| Stored data |
--- START ---
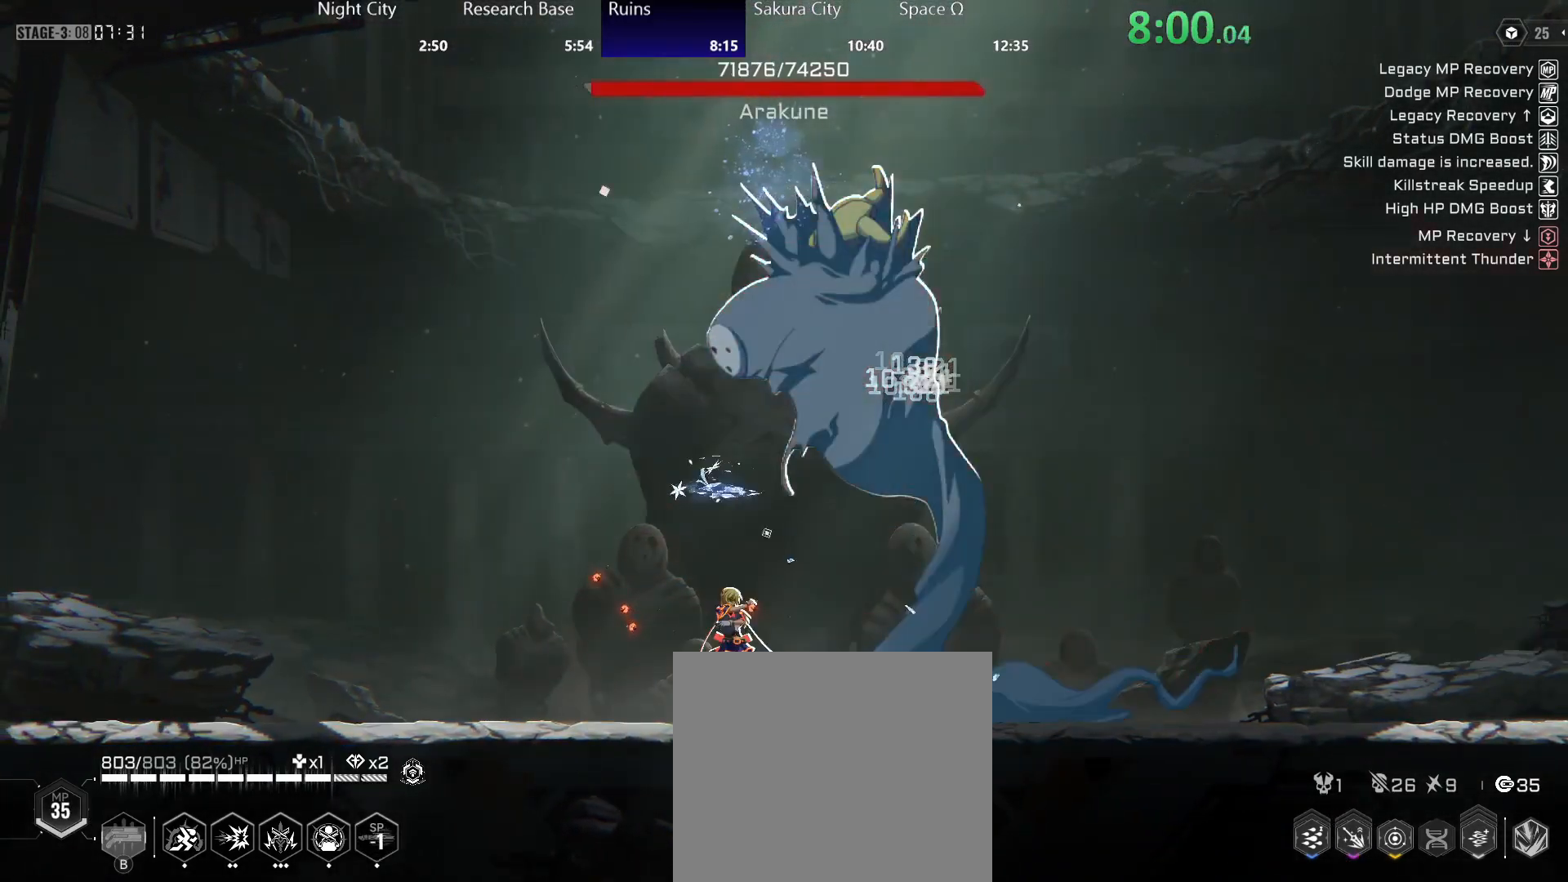
{"buttons": ["Y", "R2"], "left_stick": "right", "right_stick": "center", "events": [[183, "R2", "up"], [217, "Y", "down"], [467, "R2", "down"]]}
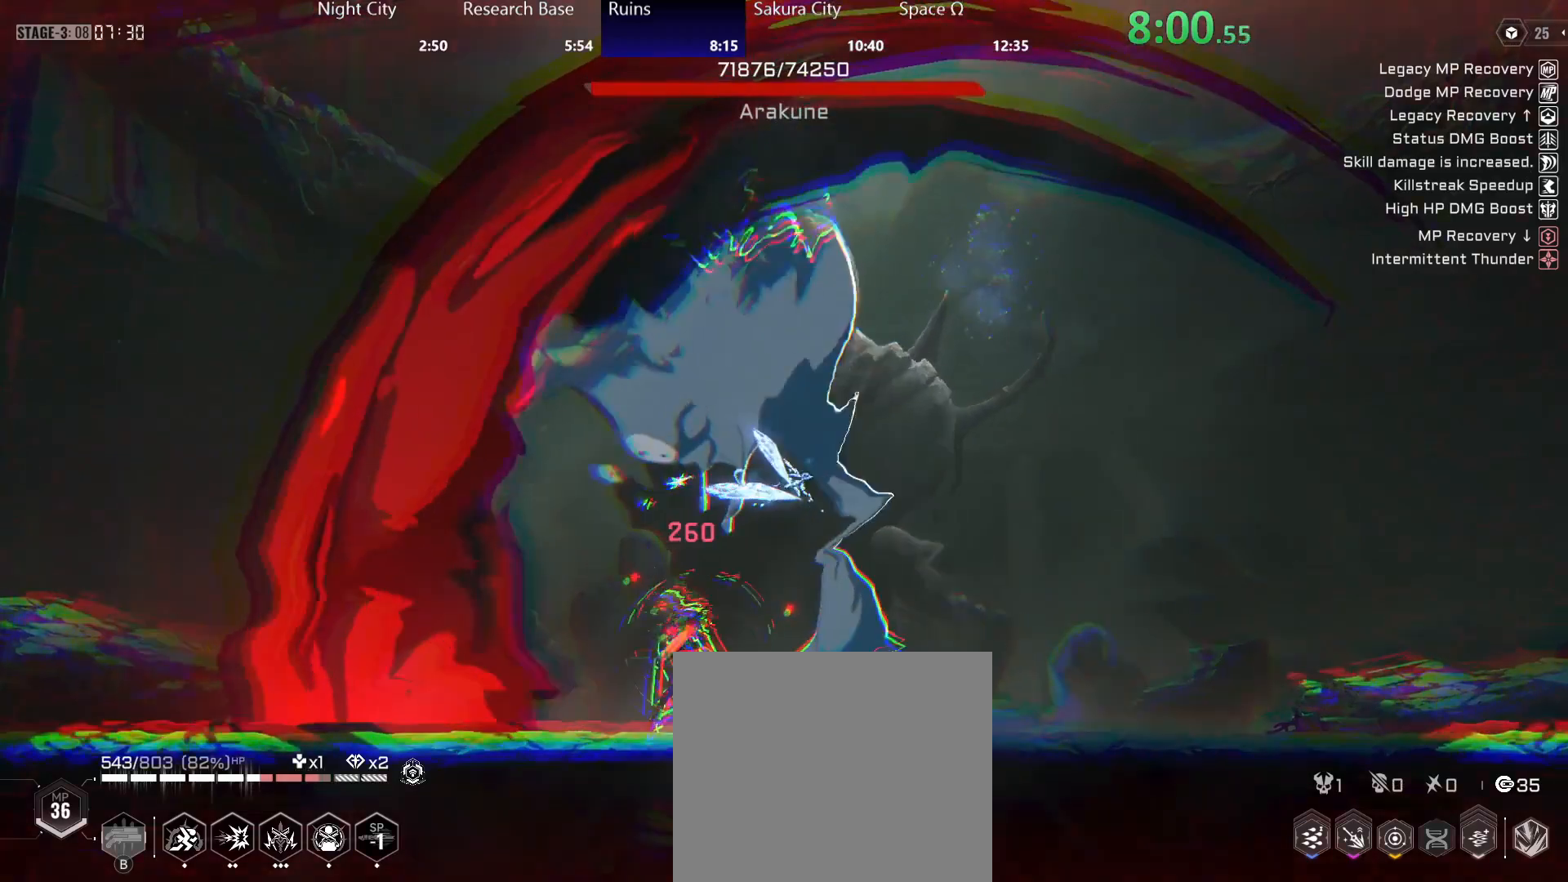
{"buttons": ["R2"], "left_stick": "right", "right_stick": "center", "events": [[200, "R2", "up"], [200, "Y", "up"], [400, "R2", "down"]]}
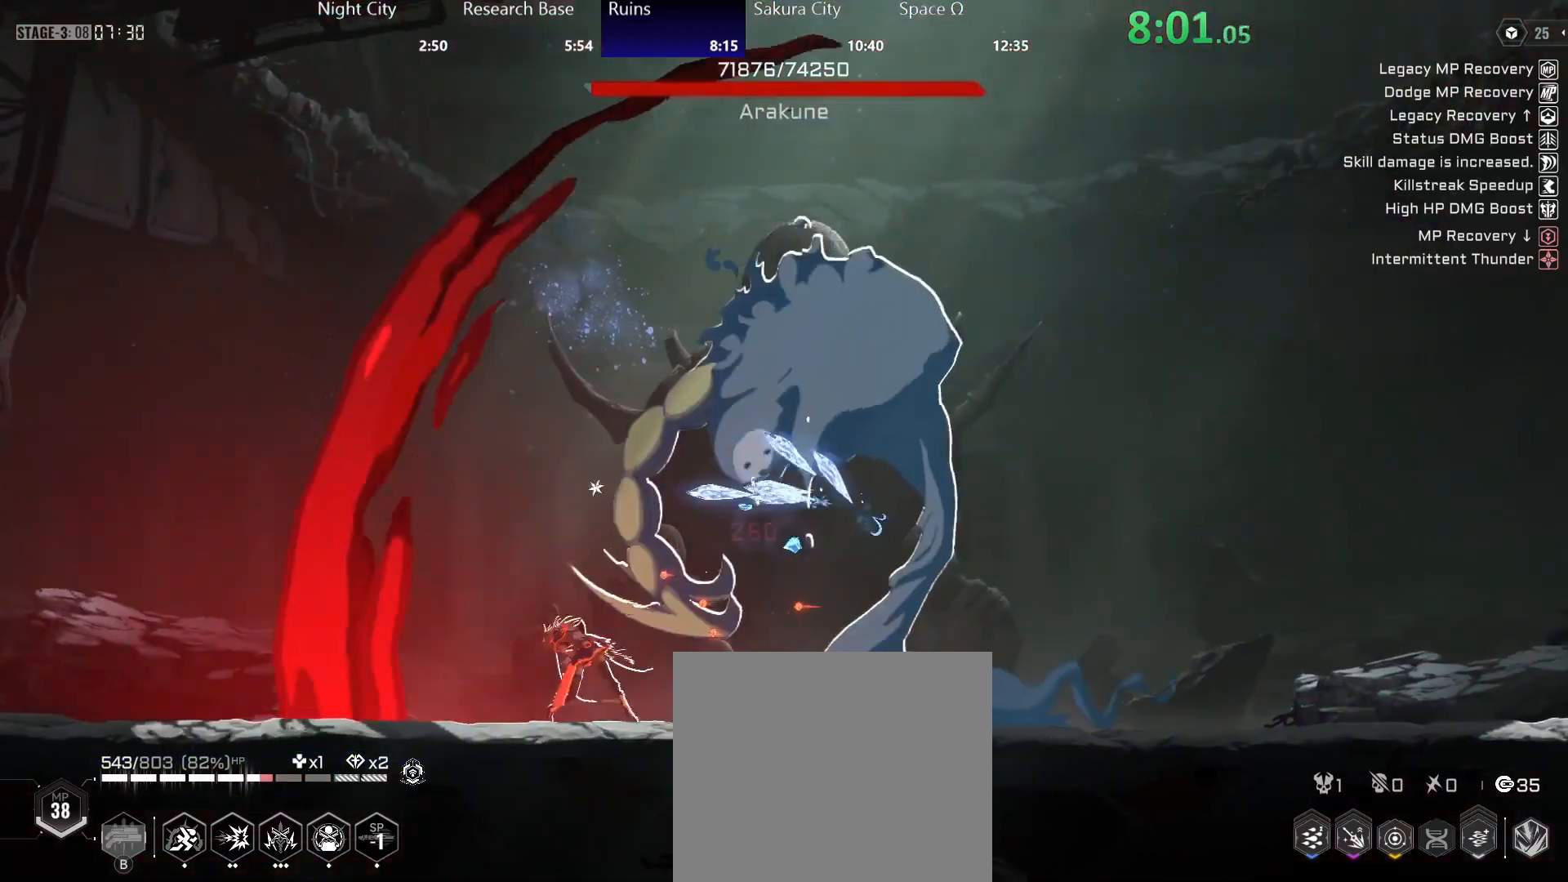
{"buttons": ["Y"], "left_stick": "right", "right_stick": "center", "events": [[83, "R2", "up"], [83, "Y", "down"]]}
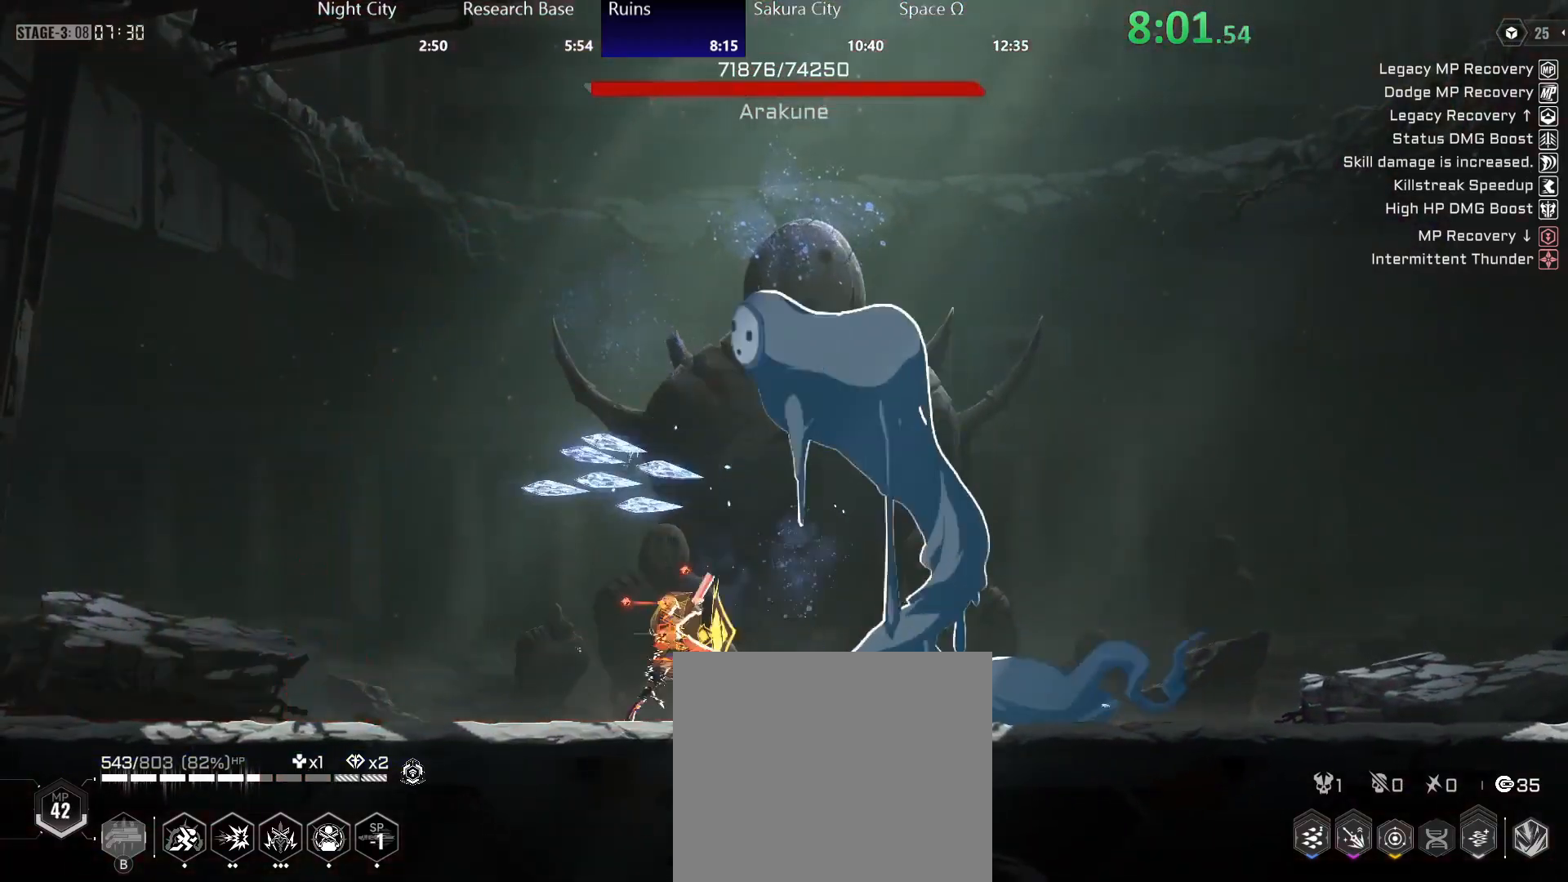
{"buttons": ["Y"], "left_stick": "right", "right_stick": "center", "events": [[117, "Y", "up"], [217, "Y", "down"]]}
--- END ---
| Exercise |
Copy out the whole listing exactly, and don't carry over any pictures.

| Result |
{"buttons": ["Y", "R2"], "left_stick": "right", "right_stick": "center", "events": [[183, "R2", "up"], [217, "Y", "down"], [467, "R2", "down"]]}
{"buttons": ["R2"], "left_stick": "right", "right_stick": "center", "events": [[200, "R2", "up"], [200, "Y", "up"], [400, "R2", "down"]]}
{"buttons": ["Y"], "left_stick": "right", "right_stick": "center", "events": [[83, "R2", "up"], [83, "Y", "down"]]}
{"buttons": ["Y"], "left_stick": "right", "right_stick": "center", "events": [[117, "Y", "up"], [217, "Y", "down"]]}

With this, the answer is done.